Patients with: TB, PML,HIV, carriers of HBV and/or HCV, active malignancies, severe active infection, receiving immunosuppressive medication,patients not immunized against varicella virus.

Infusion Reactions :

82% of patients treated with Lemtrada in controlled clinical trials in MS experienced mild to moderate infusion associated reactions (IARs) during and/or up to 24 hours after Lemtrada and 9% of patients experienced severe IARs. IARs included:

  • ‍headache (43.7%)
  • ‍rash (43.1%)
  • ‍pyrexia (25.2%)
  • ‍nausea (15.9%)
  • ‍urticaria (14.7%)
  • ‍pruritus (12.7%)
  • ‍insomnia (11.1%)
  • ‍chills (9.5%)
  • ‍ flushing (9.5%)
  • ‍fatigue (8.4%)
  • ‍dyspnea (7.2%)
  • ‍dysgeusia (7.0%)
  • ‍chest discomfort (6.6%)
  • ‍ generalized rash (6.5%)
  • ‍tachycardia (6.4%)
  • ‍dyspepsia (6.2%)
  • ‍dizziness (5.7%)
  • ‍and pain (5.2%)

Serious reactions occurred in 3% (26/919) of patients and included cases of cardiac ararrhythmias (tachycardia, bradycardia and atrial fibrillation), pyrexia, urticaria, nausea, chest discomfort, and hypotension.

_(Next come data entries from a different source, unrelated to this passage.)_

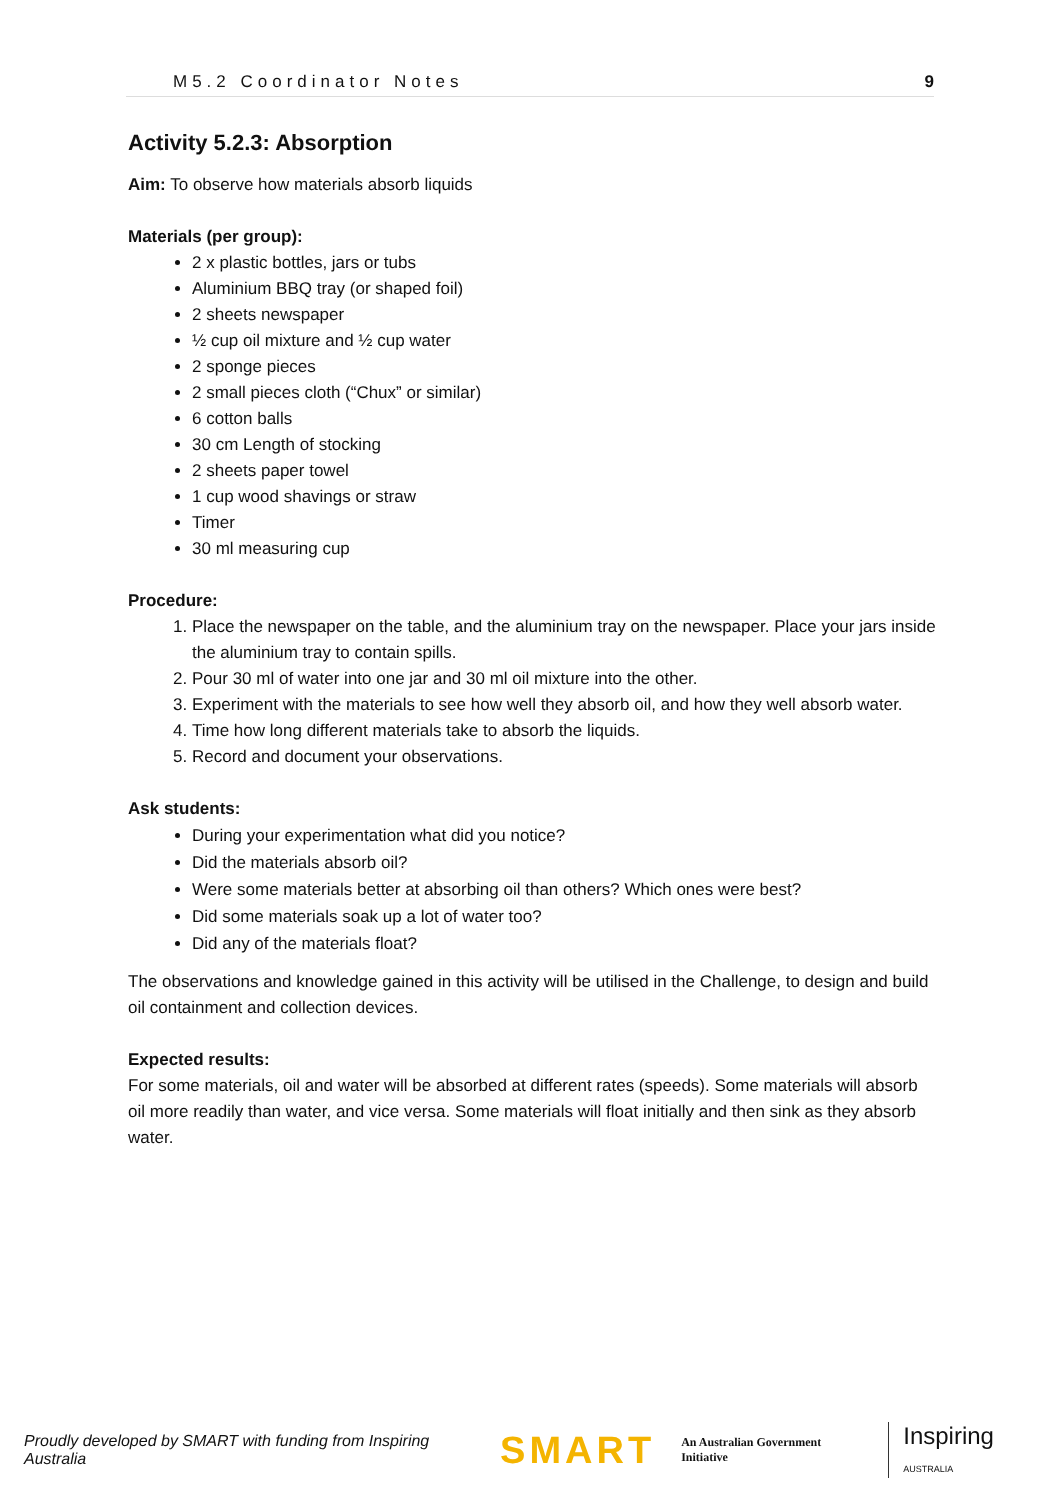M5.2 Coordinator Notes 9
Activity 5.2.3: Absorption
Aim: To observe how materials absorb liquids
Materials (per group):
2 x plastic bottles, jars or tubs
Aluminium BBQ tray (or shaped foil)
2 sheets newspaper
½ cup oil mixture and ½ cup water
2 sponge pieces
2 small pieces cloth (“Chux” or similar)
6 cotton balls
30 cm Length of stocking
2 sheets paper towel
1 cup wood shavings or straw
Timer
30 ml measuring cup
Procedure:
1. Place the newspaper on the table, and the aluminium tray on the newspaper. Place your jars inside the aluminium tray to contain spills.
2. Pour 30 ml of water into one jar and 30 ml oil mixture into the other.
3. Experiment with the materials to see how well they absorb oil, and how they well absorb water.
4. Time how long different materials take to absorb the liquids.
5. Record and document your observations.
Ask students:
During your experimentation what did you notice?
Did the materials absorb oil?
Were some materials better at absorbing oil than others? Which ones were best?
Did some materials soak up a lot of water too?
Did any of the materials float?
The observations and knowledge gained in this activity will be utilised in the Challenge, to design and build oil containment and collection devices.
Expected results:
For some materials, oil and water will be absorbed at different rates (speeds). Some materials will absorb oil more readily than water, and vice versa. Some materials will float initially and then sink as they absorb water.
Proudly developed by SMART with funding from Inspiring Australia SMART An Australian Government Initiative Inspiring AUSTRALIA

Anaphylaxis has been reported rarely.

Adverse Events :

  • Treatment with LEMTRADA may result in the formation of autoantibodies and increase the risk of autoimmune mediated conditions including immune thrombocytopenic purpura (ITP) 1 %, thyroid disorders (30%) or, rarely, nephropathies (0.3%) (e.g., anti-glomerular basement membrane disease).
  • Suspected autoimmune cytopenias such as neutropenia, hemolytic anemia, and pancytopenia have been reported in patients in clinical trials in MS.
  • There was an increased incidence of infections in Lemtrada treated patients during the clinical trials. Infections included; TB, HSV reactivation, VZV reactivation, HPV infection and cervical dysplasia, listeria meningitis and superficial fungal infections.
  • Lymphopenia: lowest observed values occurred by 1 month after each course of treatment. The mean lymphocyte count at 1 month after treatment was 0.25  (range 0.02-2.30 ) and 0.32 (0.02-1.81 ) for treatment courses 1 and 2, respectively. Total lymphocyte counts increased to reach the lower limit of normal in approximately 40% of patients by 6 months after each treatment course and approximately 80% of patients by 12 months after each course.

Ceiling Effect :

It is unknown how many cylces of alemtuzumab can be safely administered over the disease duration of any given patient. It is also unknown how repeated cycles influence the risk of autoimmune and infectious adverse events.